Reviewed Date: 12/01/2022
GASB Statement No. 51, Accounting and Financial Reporting for Intangible Assets, requires that all intangible assets not specifically excluded be classified as capital assets. Like GASB Statement 34, this statement was phased in so that Phase 1 and 2 cities must retroactively report intangible assets acquired since June 30, 1980, except for those intangible assets that have indefinite useful lives and those internally generated. Retroactive reporting for Phase 3 cities is encouraged but not required.
If there are no factors that limit the useful life of an intangible asset, then it is considered to have an indefinite life and therefore not depreciated. Assets with indefinite useful lives and those internally generated do not have to be retroactively reported. This statement is effective for periods after June 15, 2009, so it first applied to fiscal year 2010 audit.
This publication provides direction in accounting for and properly reporting assets in governmental funds. Governmental accounting or fund accounting had been evolving slowly until the Governmental Accounting Standards Board (GASB) issued Statement No. 34, Basic Financial Statements and Management's Discussion and Analysis--for State and Local Governments. Statement No. 34 (GASB 34) had been in development for 15 years before its 1999 release. It was not only quite comprehensive but burdensome for small governments.
One of the requirements for Tennessee local governments is to provide disclosures of all of their assets, both current and capital (long term). Governments are required to capitalize general infrastructure assets and report these assets in the government-wide statement of net position. The annual cost of using general infrastructure assets must be reported in the statement of activities as an operating expense (depreciation). Cities literally, have to keep two sets of books.
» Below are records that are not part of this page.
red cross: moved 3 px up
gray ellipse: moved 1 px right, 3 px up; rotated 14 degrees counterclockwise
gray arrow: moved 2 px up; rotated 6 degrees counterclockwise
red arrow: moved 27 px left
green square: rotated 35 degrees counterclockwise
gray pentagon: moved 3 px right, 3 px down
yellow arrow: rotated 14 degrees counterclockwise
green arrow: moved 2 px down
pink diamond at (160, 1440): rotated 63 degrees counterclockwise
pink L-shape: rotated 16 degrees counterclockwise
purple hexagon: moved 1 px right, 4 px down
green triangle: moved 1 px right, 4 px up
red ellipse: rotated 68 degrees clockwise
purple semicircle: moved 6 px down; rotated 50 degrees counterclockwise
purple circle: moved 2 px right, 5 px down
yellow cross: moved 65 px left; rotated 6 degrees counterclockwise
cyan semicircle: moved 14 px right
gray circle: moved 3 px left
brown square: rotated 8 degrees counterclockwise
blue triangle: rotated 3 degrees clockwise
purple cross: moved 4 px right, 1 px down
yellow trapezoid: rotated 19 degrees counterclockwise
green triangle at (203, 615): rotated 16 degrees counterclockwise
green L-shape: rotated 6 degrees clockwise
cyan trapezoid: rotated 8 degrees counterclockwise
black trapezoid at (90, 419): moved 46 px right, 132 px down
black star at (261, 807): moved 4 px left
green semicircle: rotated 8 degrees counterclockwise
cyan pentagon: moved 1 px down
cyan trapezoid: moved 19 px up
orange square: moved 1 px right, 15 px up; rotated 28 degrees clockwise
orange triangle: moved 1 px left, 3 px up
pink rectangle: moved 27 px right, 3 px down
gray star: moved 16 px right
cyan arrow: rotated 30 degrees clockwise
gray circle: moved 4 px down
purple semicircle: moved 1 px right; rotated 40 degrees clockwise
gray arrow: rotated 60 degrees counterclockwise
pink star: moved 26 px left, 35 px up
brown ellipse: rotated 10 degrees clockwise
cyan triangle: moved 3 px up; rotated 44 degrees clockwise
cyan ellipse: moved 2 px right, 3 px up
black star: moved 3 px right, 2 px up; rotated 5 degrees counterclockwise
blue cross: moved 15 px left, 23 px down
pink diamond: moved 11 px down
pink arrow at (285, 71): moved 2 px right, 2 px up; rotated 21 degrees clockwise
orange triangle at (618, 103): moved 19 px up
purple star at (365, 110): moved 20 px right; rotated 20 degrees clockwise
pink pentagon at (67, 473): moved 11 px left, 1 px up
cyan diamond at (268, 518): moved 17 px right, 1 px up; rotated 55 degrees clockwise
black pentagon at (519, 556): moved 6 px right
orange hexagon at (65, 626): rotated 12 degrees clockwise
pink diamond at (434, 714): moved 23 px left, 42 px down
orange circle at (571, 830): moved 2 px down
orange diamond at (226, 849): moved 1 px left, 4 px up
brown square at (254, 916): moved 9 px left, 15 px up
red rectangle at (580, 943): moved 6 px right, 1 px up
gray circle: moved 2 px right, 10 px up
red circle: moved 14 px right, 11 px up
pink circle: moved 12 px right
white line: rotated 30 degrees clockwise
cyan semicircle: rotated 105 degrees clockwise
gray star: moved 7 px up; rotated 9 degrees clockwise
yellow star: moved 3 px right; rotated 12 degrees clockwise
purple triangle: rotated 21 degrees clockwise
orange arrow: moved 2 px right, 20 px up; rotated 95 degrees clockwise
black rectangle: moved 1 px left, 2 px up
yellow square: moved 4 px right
Prior to GASB 34, local governments were required to maintain a fixed asset accounting system (FAAS), but it was not part of the financial statements. Many cities did not adequately maintain a FAAS, which usually resulted in a "finding" in the annual audit. Under GASB 34, those findings result in either an adverse or a qualified auditor's opinion because those long-term assets are a part of the government-wide new financial statements.
GASB Statement No. 51, Accounting and Financial Reporting for Intangible Assets, requires that all intangible assets not specifically excluded be classified as capital assets. Intangible assets include easements, water rights, computer software, and trademarks.
A municipality's capital assets are the tangible and intangible assets purchased or obtained through transactions or events. Capital assets are classified as buildings, equipment, improvements other than buildings, infrastructure, construction in progress, intangibles, or land. In the private sector, these assets generally are referred to as property, plant, and equipment.